El autor avisa de que ha tenido que usar nombres falsos y eliminar detalles para no poner en peligro su vida y la de los suyos, pero el relato no se resiente en ningún momento y el testimonio directo mantiene intacto todo su poder.
En 1960 la familia de Ishikawa formó parte de un movimiento único en la historia por el que decenas de miles de personas emigraron de un país capitalista a una dictadura comunista. La fe en el socialismo de algunos y la desesperación ante las condiciones en las que vivían en Japón les empujaron a ello. Todos se dieron cuenta enseguida del error. El suicidio, el confinamiento en campos de trabajo o la simple muerte por inanición fue el destino de la mayoría. Un río en la oscuridad no es solo la historia de la huida, que abre y cierra el libro, sino el relato de la lucha interna de un chico de 13 años contra la maquinaria totalitaria, del valor de los lazos familiares en las peores condiciones. Ishikawa sabe que “cuando te ves metido en un sistema de locos ideado por lunáticos peligrosos, haces lo que te dicen y punto”, pero busca sus pequeños espacios de libertad, de dignidad.

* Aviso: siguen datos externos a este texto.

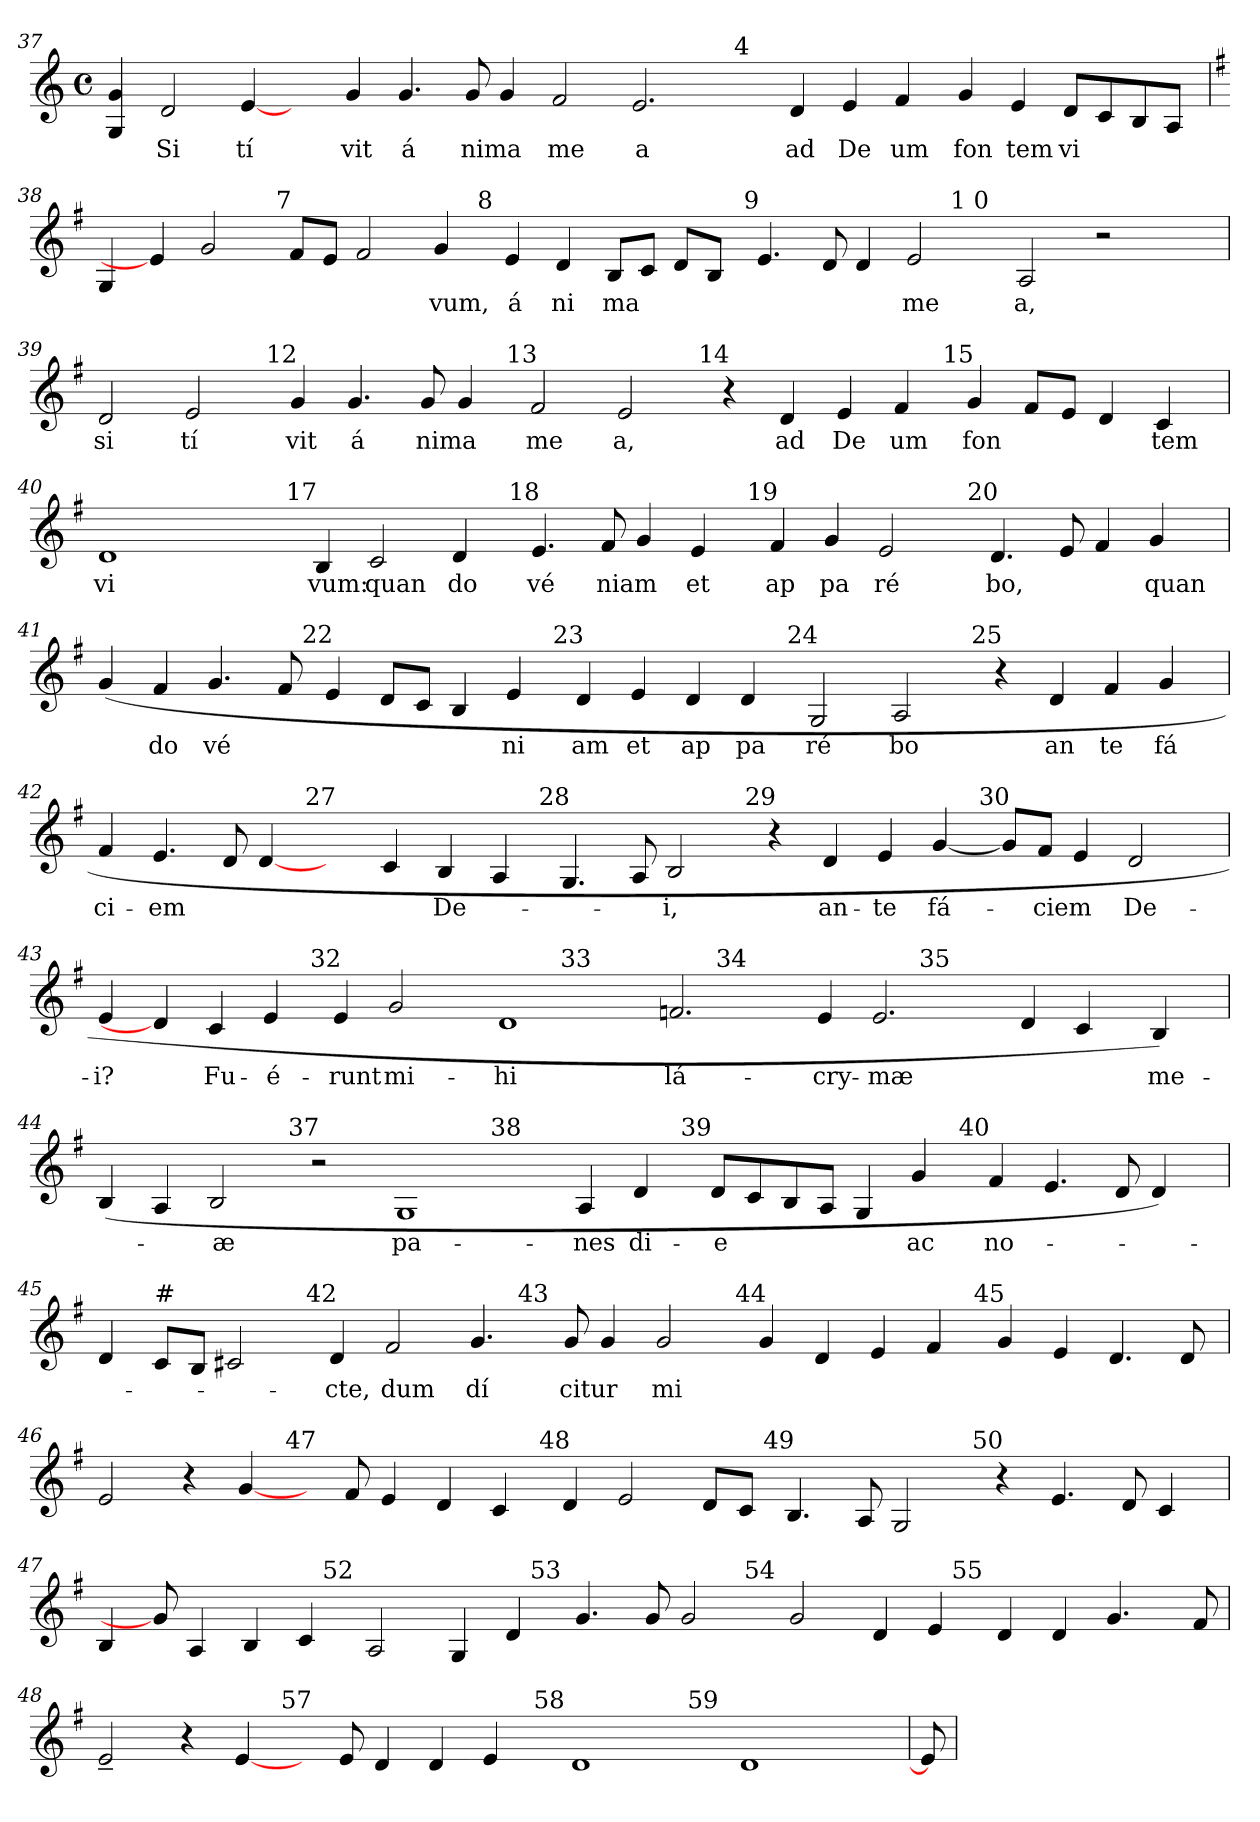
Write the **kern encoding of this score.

Como otros libros similares (quizás el más notable sea Dear Leader, de Jang Jin- Sung, aunque esté contado desde la perspectiva de alguien que pertenecía a la élite del régimen) aquí el rosario de barbaridades de la familia Kim está bien ilustrado en las peripecias de Ishikawa, en la muerte de su madre, exhausta a los 46 años, y en algunos detalles tremendos. En 1970 el protagonista lloró de alegría cuando le dieron unos pantalones de trabajo. Era su primera prenda nueva en 10 años. En los 90, en medio de las hambrunas que costaron la vida a cientos de miles de personas, el lema impuesto por todas partes era: “Si comes y sobrevives, sin duda venceremos”. Los crímenes de un sistema que controla cada parcela de la vida de sus súbditos lo invaden todo. Ishikawa describe la pequeña miseria moral, la ruindad, la corrupción de unos seres humanos que, siempre al borde de la muerte, convierten al otro en enemigo, lo delatan, lo agreden, le roban. Y lo cuenta desde dentro, como parte de esa degeneración generalizada, que le deja una honda huella aun fuera del infierno.
Al llegar a Japón recuperó el idioma, se fascinó con las luces que lo llenaban todo –él venía de un país que vive a oscuras–, con la libertad de movimientos. Pero experimentó, también la discriminación, la culpa del superviviente, la desesperanza de quien lo ha dejado todo para salvar a los suyos y no ha podido. Ishikawa rememora así sus reflexiones ante la huida inminente: “En cualquier caso, ¿qué diferencia hay? Si me quedo en Corea del Norte, moriré de hambre. Tan sencillo como eso. Al menos de este modo tengo una posibilidad de conseguirlo, de poder rescatar a mi familia. Mis hijos han sido siempre mi razón para vivir. Muerto no les sirvo de nada. Y aun así no puedo creer lo que estoy a punto de hacer”. Y, sin embargo, lo hizo. Y su testimonio es la mejor manera de demostrar que, a pesar de todo, sirvió para algo.